On Rum

In June 2015, I visited the Scottish island of Rum, one of the Small Isles of the Inner Hebrides. Being only a few miles across, and with inhospitable terrain, Rum is barely inhabited. Around forty people live in the only settlement, the village of Kinloch. The south of the island is dominated by the Rum Cuillin, like its near neighbour the Skye Cuillin, the mountainous remains of a volcanic caldera. The north is flatter and, historically, has been inhabited more frequently: the remains of crofts can be seen at Harris (in the west) and Kilmory (in the north).

I was interested in making films about the island which captured something specific: the way in which we are related to landscape. I wanted to try to show how those people who live on Rum are necessarily embodied within the landscape and intertwined with the wild and remote environment but also capture the extent to which filmmaking is itself an embodied activity.

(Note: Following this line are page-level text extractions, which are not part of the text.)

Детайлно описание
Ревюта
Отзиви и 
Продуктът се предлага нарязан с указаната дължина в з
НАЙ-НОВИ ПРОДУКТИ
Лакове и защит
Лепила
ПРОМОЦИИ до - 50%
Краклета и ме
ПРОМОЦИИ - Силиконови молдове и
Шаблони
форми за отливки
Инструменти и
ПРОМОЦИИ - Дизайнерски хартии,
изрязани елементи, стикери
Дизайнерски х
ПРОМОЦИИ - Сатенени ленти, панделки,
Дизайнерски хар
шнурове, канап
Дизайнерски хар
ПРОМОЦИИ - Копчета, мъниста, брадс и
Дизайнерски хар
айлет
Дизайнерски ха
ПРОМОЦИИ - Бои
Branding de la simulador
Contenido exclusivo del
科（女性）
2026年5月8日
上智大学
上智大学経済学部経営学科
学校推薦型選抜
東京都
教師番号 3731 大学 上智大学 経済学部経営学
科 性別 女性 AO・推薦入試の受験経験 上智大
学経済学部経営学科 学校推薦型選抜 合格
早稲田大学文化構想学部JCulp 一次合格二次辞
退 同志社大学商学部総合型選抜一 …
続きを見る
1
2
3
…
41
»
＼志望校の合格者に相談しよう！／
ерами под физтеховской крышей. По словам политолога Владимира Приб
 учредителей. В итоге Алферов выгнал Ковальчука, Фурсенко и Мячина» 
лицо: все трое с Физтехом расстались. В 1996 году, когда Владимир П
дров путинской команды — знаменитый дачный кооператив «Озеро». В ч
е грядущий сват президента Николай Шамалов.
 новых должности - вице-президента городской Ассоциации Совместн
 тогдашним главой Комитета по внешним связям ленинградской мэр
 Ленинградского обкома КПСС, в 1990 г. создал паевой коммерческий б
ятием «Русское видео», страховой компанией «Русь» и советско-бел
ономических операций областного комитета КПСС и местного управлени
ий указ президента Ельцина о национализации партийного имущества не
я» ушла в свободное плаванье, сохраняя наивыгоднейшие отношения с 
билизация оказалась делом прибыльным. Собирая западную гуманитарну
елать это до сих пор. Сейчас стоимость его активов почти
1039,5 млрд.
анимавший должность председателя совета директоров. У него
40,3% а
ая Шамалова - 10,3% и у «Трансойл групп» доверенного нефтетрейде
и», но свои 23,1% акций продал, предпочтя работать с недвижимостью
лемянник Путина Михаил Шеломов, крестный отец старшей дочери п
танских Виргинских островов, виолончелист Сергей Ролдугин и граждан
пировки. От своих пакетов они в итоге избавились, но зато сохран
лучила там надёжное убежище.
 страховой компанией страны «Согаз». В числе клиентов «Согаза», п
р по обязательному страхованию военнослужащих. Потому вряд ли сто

The first result of the visit was A Summer Voyage. (Another result was the Disruptions series, which you can see and read about elsewhere on my blog.)

The film’s name comes from an eighteenth century text, Martin Martin’s A Description of the Western Isles of Scotland Circa 1695. Martin travelled around the islands of Scotland collecting data for his Description just over thirty years after the founding of the Royal Society, on whose behalf he travelled and for whom he brought back information about these wild, remote places.

Whilst The Description attempts to be an application of scientific method it simultaneously recites the fantastic stories of the residents of the islands. Like Martin’s book, the film is episodic and varies in tone and style from chapter to chapter.

During my visit, I recorded interviews with several of the inhabitants of Rum. I am indebted to them for their generosity and willingness to spend time openly discussing their feelings about their home.